What the exercise asks: Starting at the first line and ending at the last, reproduce the records below exactly.

Collected data entries
.....

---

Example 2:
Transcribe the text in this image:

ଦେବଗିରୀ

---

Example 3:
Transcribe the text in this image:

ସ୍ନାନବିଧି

.....

The completed task:
---

Example 2:
Transcribe the text in this image:

ଦେବଗିରୀ

---

Example 3:
Transcribe the text in this image:

ସ୍ନାନବିଧି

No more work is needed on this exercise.